Even when our differences preclude authentic unity, Christ-focused discipleship reminds us that we are more similar to our opponents than we are different from them. That we have been brought under the gracious rule of King Jesus and aligned with the standards of his Scriptures is not our own doing; we have no grounds for a superiority complex (Ephesians 2:8-9). The transformation of our opponents will not happen as we demonize them, but as the Holy Spirit renews their minds and regenerates their hearts, just as he did with ours (Romans 12:1-2, Titus 3:5-6). Christ-centered discipleship equips us to interact with our opponents in charity and with a compassionate gospel witness, even as we cling to biblical convictions.

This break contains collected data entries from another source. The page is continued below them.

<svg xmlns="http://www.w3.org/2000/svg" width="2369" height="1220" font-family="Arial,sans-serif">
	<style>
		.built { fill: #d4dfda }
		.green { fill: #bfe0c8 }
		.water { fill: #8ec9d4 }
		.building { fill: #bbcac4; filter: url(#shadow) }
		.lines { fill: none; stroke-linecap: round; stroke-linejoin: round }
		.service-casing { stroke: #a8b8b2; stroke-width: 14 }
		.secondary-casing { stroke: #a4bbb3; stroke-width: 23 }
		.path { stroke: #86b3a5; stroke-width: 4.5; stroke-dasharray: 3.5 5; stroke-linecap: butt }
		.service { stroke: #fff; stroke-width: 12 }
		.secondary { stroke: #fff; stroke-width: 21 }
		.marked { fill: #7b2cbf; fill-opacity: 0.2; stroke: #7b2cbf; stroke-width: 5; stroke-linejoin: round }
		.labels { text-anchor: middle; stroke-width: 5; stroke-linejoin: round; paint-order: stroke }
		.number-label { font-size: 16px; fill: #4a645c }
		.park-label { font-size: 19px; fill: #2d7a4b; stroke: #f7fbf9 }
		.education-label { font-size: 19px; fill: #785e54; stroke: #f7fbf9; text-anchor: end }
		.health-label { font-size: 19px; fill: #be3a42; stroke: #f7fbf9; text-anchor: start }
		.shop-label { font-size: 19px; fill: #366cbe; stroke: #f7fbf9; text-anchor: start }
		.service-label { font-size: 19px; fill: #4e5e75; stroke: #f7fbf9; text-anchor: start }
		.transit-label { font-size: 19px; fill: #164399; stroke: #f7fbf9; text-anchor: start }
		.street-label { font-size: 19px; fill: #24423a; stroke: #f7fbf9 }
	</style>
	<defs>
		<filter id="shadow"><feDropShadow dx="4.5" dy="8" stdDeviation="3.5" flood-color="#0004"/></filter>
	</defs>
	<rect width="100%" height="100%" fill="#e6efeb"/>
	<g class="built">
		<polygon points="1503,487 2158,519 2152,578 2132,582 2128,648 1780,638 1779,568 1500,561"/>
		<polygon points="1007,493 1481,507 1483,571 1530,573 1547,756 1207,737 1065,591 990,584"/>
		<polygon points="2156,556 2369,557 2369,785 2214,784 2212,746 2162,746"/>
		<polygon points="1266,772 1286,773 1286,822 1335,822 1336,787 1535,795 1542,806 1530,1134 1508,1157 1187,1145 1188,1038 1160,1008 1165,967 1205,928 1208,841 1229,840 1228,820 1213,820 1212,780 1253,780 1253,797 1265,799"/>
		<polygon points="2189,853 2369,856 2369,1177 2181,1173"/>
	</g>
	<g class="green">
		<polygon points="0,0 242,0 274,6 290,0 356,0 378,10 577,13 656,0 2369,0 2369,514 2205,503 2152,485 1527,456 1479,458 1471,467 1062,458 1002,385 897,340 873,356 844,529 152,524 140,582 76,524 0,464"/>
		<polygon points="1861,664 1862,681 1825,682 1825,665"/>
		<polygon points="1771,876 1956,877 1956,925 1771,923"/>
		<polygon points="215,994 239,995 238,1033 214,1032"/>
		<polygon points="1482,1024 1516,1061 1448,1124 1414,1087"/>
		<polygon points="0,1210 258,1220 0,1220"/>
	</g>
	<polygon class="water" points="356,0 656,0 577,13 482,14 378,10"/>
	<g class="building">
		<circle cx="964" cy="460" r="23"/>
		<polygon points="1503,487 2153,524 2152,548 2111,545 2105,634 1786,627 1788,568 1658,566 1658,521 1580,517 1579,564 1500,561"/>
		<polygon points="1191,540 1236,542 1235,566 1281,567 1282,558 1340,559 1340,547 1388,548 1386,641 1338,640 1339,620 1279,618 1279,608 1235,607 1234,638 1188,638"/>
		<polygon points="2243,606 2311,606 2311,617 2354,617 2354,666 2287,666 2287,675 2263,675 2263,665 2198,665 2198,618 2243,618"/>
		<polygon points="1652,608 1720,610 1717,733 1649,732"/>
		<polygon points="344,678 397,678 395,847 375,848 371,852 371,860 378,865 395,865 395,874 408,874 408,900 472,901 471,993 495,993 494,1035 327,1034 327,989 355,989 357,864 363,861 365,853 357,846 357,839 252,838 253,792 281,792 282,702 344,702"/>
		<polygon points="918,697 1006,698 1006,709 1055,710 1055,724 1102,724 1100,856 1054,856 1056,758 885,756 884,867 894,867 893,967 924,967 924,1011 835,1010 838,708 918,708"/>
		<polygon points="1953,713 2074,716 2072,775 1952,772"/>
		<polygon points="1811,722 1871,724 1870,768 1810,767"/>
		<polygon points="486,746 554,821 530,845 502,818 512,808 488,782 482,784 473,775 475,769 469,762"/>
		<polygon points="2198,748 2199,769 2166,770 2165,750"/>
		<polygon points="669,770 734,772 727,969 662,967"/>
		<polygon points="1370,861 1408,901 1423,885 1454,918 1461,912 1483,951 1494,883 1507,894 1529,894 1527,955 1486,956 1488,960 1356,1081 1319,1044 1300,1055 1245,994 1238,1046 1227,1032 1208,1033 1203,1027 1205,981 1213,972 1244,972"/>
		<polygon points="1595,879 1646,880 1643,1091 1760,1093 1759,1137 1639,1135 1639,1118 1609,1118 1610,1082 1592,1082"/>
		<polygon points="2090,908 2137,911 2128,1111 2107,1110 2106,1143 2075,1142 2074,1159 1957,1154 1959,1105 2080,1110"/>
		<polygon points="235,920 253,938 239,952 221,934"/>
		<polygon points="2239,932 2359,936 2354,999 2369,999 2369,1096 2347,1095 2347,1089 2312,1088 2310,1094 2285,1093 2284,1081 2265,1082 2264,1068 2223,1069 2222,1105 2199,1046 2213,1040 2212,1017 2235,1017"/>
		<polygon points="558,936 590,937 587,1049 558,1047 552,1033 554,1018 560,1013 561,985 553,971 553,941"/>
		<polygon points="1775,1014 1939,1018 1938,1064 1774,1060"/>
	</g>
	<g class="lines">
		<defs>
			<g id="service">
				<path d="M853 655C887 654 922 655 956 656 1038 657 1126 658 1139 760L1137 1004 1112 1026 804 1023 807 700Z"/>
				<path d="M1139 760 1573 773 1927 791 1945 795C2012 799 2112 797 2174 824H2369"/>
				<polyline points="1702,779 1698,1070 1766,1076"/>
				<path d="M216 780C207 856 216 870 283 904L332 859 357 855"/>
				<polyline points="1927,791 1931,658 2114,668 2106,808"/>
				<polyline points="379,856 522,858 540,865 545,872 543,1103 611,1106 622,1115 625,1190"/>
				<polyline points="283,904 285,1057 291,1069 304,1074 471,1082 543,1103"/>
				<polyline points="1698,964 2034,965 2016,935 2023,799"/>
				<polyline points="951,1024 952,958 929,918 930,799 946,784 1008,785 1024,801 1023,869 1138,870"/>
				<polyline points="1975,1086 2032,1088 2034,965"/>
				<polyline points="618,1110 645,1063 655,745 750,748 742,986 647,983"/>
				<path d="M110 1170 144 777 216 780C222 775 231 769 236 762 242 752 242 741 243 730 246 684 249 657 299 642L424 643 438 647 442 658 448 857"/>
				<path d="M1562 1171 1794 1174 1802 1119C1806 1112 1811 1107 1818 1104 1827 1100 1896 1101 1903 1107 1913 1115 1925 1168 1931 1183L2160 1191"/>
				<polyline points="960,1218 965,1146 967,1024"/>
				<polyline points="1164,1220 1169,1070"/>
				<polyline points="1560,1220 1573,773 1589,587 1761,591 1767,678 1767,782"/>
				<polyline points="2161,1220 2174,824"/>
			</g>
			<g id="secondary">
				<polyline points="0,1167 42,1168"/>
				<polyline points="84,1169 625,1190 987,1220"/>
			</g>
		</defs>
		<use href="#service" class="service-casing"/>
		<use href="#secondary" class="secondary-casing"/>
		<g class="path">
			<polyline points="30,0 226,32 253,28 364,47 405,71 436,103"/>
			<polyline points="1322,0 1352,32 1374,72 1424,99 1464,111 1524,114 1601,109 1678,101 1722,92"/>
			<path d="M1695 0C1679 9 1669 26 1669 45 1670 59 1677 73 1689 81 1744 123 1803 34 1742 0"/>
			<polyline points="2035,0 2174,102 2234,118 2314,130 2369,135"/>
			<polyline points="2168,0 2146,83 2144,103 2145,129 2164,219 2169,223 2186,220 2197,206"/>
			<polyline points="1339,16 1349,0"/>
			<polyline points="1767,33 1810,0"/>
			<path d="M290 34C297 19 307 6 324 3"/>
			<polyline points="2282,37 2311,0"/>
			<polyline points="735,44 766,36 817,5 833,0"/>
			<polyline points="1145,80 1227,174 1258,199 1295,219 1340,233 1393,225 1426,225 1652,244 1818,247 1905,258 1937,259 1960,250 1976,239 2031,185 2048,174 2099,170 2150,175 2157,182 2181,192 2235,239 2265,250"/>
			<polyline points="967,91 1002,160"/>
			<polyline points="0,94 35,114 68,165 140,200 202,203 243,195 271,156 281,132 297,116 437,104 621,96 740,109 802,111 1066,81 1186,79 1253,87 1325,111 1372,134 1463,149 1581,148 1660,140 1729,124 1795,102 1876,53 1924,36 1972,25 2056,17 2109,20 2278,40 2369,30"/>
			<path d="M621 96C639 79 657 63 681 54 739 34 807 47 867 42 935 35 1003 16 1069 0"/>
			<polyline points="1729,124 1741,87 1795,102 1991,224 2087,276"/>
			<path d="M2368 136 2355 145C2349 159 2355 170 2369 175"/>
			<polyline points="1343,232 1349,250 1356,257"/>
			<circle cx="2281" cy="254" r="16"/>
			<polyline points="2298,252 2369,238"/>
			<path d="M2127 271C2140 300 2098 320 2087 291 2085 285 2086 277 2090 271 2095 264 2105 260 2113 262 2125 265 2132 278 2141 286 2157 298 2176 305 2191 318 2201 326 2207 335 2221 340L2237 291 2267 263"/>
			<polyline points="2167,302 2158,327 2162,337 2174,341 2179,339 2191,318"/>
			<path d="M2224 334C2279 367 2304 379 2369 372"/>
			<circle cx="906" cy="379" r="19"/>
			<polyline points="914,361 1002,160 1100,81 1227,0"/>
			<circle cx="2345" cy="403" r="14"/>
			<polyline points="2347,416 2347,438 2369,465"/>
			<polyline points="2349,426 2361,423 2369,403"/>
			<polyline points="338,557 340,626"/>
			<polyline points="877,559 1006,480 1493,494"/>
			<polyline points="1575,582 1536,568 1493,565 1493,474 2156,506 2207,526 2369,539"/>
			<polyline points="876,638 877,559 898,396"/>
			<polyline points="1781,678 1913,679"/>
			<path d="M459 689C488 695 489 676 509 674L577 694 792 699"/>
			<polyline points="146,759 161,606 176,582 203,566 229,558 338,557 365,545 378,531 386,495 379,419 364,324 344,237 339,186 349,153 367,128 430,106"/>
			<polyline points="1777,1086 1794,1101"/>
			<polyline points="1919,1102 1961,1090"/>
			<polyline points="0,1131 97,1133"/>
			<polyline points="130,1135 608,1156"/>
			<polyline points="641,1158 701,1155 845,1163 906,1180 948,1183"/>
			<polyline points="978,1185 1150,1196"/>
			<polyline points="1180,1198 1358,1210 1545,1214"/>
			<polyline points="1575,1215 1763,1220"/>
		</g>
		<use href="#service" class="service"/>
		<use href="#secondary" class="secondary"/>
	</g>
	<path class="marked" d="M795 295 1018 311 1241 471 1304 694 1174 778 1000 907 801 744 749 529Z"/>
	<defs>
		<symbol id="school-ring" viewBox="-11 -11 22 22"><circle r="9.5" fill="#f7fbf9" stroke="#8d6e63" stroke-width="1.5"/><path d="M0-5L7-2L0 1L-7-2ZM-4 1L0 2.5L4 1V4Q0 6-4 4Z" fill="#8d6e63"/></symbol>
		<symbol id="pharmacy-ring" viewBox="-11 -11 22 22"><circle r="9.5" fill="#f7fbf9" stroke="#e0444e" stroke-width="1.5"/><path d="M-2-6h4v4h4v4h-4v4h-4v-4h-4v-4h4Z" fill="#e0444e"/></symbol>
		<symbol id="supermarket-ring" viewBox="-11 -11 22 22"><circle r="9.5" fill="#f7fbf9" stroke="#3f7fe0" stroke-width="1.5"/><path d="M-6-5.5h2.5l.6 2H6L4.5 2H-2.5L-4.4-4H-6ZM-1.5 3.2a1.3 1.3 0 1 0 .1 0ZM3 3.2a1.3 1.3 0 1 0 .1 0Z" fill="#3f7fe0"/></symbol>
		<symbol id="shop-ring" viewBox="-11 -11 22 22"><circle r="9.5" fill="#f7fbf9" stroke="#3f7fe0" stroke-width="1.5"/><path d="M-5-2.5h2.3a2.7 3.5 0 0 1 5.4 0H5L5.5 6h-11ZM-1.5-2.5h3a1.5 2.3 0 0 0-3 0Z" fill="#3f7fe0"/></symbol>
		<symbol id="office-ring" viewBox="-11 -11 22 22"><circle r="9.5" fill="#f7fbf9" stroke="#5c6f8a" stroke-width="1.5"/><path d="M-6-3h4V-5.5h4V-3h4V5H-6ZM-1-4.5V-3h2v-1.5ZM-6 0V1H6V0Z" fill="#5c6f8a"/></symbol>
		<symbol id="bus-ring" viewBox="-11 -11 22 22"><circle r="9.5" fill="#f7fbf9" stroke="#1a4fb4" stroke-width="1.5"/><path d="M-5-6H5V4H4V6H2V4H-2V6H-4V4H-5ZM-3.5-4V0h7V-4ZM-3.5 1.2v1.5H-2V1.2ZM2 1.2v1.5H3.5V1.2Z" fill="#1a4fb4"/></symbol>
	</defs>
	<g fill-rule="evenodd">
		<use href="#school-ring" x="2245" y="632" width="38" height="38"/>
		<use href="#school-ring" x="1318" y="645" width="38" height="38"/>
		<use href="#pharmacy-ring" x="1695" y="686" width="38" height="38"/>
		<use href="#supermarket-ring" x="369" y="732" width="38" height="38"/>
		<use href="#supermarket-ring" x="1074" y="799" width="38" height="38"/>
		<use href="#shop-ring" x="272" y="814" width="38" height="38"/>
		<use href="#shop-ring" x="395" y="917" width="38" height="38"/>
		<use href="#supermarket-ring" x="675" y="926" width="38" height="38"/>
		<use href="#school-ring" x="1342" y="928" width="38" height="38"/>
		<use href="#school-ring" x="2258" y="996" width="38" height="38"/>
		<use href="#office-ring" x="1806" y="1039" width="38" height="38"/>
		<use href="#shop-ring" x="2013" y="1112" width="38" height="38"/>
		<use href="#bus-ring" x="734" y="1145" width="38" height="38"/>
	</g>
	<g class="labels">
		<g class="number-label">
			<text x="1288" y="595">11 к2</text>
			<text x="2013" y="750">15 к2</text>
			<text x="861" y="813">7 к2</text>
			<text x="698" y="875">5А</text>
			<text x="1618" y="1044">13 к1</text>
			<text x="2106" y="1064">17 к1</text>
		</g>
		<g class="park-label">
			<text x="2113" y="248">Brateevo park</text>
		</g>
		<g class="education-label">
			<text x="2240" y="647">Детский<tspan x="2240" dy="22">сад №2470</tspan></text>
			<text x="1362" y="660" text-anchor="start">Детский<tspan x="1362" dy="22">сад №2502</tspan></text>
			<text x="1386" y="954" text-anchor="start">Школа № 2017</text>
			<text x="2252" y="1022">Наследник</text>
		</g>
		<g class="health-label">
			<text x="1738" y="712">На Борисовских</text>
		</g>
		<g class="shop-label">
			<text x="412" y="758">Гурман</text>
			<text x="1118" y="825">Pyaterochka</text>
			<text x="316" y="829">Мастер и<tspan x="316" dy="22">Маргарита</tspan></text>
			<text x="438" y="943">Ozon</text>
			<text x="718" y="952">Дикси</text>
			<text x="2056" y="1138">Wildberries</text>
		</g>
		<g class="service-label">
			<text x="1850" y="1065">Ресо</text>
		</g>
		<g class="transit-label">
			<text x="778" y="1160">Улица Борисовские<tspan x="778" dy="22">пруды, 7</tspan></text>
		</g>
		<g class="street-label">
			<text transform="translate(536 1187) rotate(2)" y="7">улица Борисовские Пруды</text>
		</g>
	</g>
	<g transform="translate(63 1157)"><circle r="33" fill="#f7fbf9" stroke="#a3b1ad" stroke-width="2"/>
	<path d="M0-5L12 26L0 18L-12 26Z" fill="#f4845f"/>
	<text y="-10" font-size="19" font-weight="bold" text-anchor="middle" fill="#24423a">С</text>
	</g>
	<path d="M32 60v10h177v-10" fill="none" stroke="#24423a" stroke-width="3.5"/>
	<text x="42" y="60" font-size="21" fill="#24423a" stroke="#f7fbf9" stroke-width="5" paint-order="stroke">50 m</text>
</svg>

Pastors, youth workers, parents: prioritize Christ-focused discipleship with the young people you know and love. Draw their gazes to Jesus more so than civic issues and cultural idiosyncrasies (Hebrews 12:1-2). Remind them of the only true narrative of hope: the gospel (Romans 1:16-17). Only through Christ-focused discipleship can we properly form the church’s future voters to enjoy Heaven’s unity in the midst of a divisive political climate. Only through Christ-focused discipleship might the church’s future voters see the world discover true Hope, and in so doing, find freedom from its divergent narratives of fear.

Helen Lemmel said it best nearly 100 years ago.

Turn your eyes upon Jesus

Look full in His wonderful face,

And the things of earth will grow strangely dim,

In the light of His glory and grace!